Dr Hong develops chemical probes to detect dysfunctional cells. Proteins are the major component of cells in the human body and are essential for the maintenance of many of its functions. When the protein quality control process in the cell factory fails, the ensuing proteins that are not folded properly can not only lose their original functions, but also damage the cells. At worst this can lead to conditions such as Parkinson’s, Alzheimer’s and Huntington’s diseases. With the aid of her chemical probes, Yuning studies how these proteins are generated and how they damage healthy cells. Her goal is to develop tests for the early diagnosis of, and treatments for, dementia and other neurodegenerative diseases.
Dr Keith Bannister is an exceptional scientist who has led several projects at the forefront of radio astronomy, especially in the area of fast radio burst (FRB) research. His great strength is that he has a deep understanding of both astronomy and radio-science engineering. These qualities enable him to envisage novel and powerful techniques to advance key science goals, to bring systems based on these techniques to fruition, and then to harvest the scientific returns. By exploiting the unique wide-field capabilities of CSIRO's ASKAP radio telescope, Dr Bannister and his team doubled the number of FRBs known at the time. He then went on to devise and implement a scheme to determine their precise sky positions, thereby identifying their source location in distant galaxies. These results provided vital clues on FRBs’ astrophysical origin and also identified the location of 50 per cent of the missing baryons in the universe.

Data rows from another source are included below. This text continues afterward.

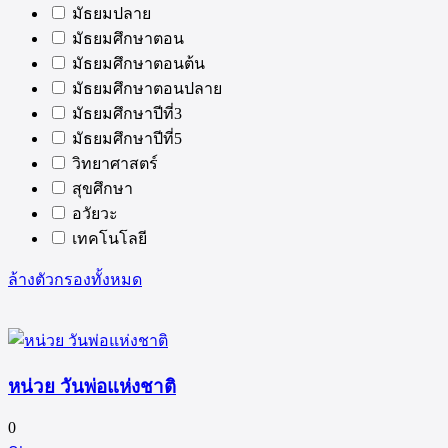
มัธยมปลาย
มัธยมศึกษาตอน
มัธยมศึกษาตอนต้น
มัธยมศึกษาตอนปลาย
มัธยมศึกษาปีที่3
มัธยมศึกษาปีที่5
วิทยาศาสตร์
สุขศึกษา
อวัยวะ
เทคโนโลยี
ล้างตัวกรองทั้งหมด
หน่วย วันพ่อแห่งชาติ
0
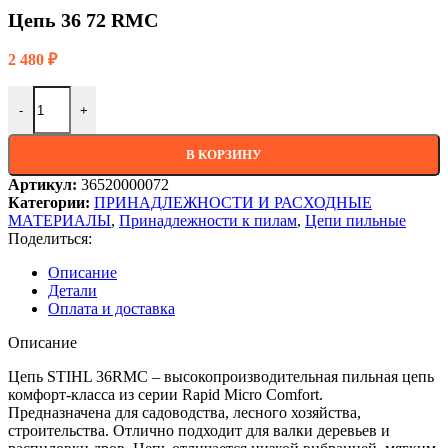
Цепь 36 72 RMC
2 480
₽
-
+
В КОРЗИНУ
Артикул:
36520000072
Категории:
ПРИНАДЛЕЖНОСТИ И РАСХОДНЫЕ
МАТЕРИАЛЫ
,
Принадлежности к пилам
,
Цепи пильные
Поделиться:
Описание
Детали
Оплата и доставка
Описание
Цепь STIHL 36RMС – высокопроизводительная пильная цепь
комфорт-класса из серии Rapid Micro Comfort.
Предназначена для садоводства, лесного хозяйства,
строительства. Отлично подходит для валки деревьев и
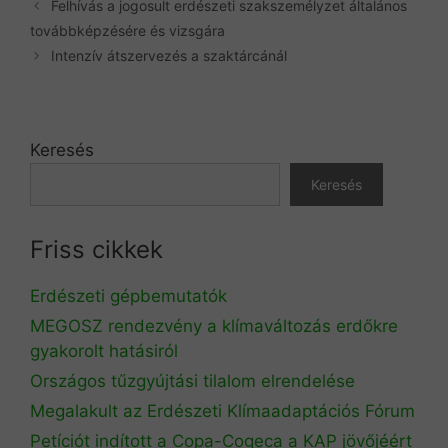
Felhívás a jogosult erdészeti szakszemélyzet általános
továbbképzésére és vizsgára
Intenzív átszervezés a szaktárcánál
Keresés
Keresés
Friss cikkek
Erdészeti gépbemutatók
MEGOSZ rendezvény a klímaváltozás erdőkre
gyakorolt hatásiról
Országos tűzgyújtási tilalom elrendelése
Megalakult az Erdészeti Klímaadaptációs Fórum
Petíciót indított a Copa-Cogeca a KAP jövőjéért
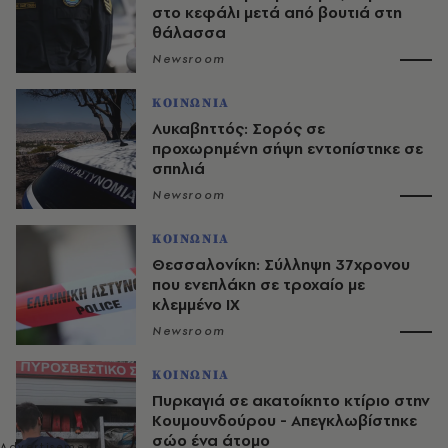
στο κεφάλι μετά από βουτιά στη
θάλασσα
Newsroom
ΚΟΙΝΩΝΙΑ
Λυκαβηττός: Σορός σε
προχωρημένη σήψη εντοπίστηκε σε
σπηλιά
Newsroom
ΚΟΙΝΩΝΙΑ
Θεσσαλονίκη: Σύλληψη 37χρονου
που ενεπλάκη σε τροχαίο με
κλεμμένο ΙΧ
Newsroom
ΚΟΙΝΩΝΙΑ
Πυρκαγιά σε ακατοίκητο κτίριο στην
Κουμουνδούρου - Απεγκλωβίστηκε
σώο ένα άτομο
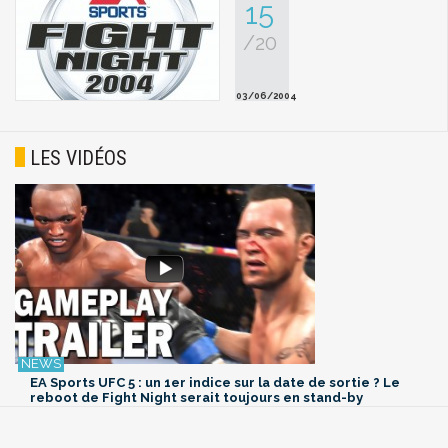
15
/20
03/06/2004
LES VIDÉOS
EA Sports UFC 5 : un 1er indice sur la date de sortie ? Le
reboot de Fight Night serait toujours en stand-by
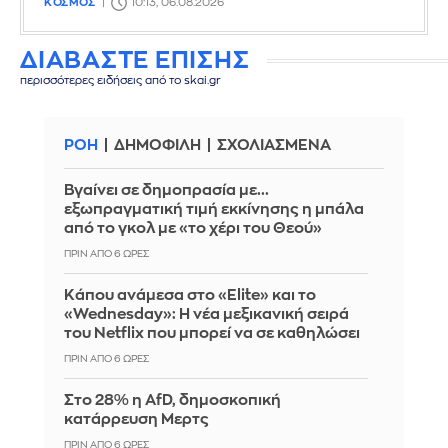
ΚΟΣΜΟΣ
10:13, 06.08.2026
ΔΙΑΒΑΣΤΕ ΕΠΙΣΗΣ
περισσότερες ειδήσεις από το skai.gr
ΡΟΗ
ΔΗΜΟΦΙΛΗ
ΣΧΟΛΙΑΣΜΕΝΑ
Βγαίνει σε δημοπρασία με...
εξωπραγματική τιμή εκκίνησης η μπάλα
από το γκολ με «το χέρι του Θεού»
ΠΡΙΝ ΑΠΌ 6 ΏΡΕΣ
Κάπου ανάμεσα στο «Elite» και το
«Wednesday»: Η νέα μεξικανική σειρά
του Netflix που μπορεί να σε καθηλώσει
ΠΡΙΝ ΑΠΌ 6 ΏΡΕΣ
Στο 28% η AfD, δημοσκοπική
κατάρρευση Μερτς
ΠΡΙΝ ΑΠΌ 6 ΏΡΕΣ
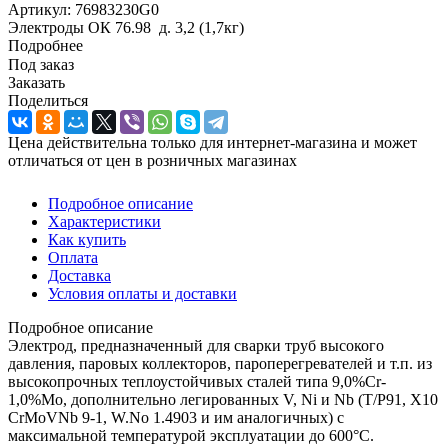
Артикул:
76983230G0
Электроды ОК 76.98 д. 3,2 (1,7кг)
Подробнее
Под заказ
Заказать
Поделиться
Цена действительна только для интернет-магазина и может
отличаться от цен в розничных магазинах
Подробное описание
Характеристики
Как купить
Оплата
Доставка
Условия оплаты и доставки
Подробное описание
Электрод, предназначенный для сварки труб высокого
давления, паровых коллекторов, пароперегревателей и т.п. из
высокопрочных теплоустойчивых сталей типа 9,0%Cr-
1,0%Mo, дополнительно легированных V, Ni и Nb (T/P91, X10
CrMoVNb 9-1, W.No 1.4903 и им аналогичных) с
максимальной температурой эксплуатации до 600°С.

Dr Yengo has developed novel theory and statistical analysis methods and applied those to 'big data' in human genomics to address questions about the causes and consequences of human behaviour. He has discovered thousands of DNA variants that are associated with human traits and showed that the pattern of those variants in the human genome are in part the consequence of people seeking partners who are like themselves, in terms of, for example, height and the level of education. This is direct evidence that human behaviour has an effect on the human genome in subsequent generations. In addition, Dr Yengo has developed better analysis methods to study the effect of homozygosity in the human genome and has shown that the larger the proportion of a person’s genome that is homozygous, the more detrimental effects it has on traits that are associated with disease.
Central to the purpose of the Academy is the recognition and support of outstanding contributions to the advancement of science.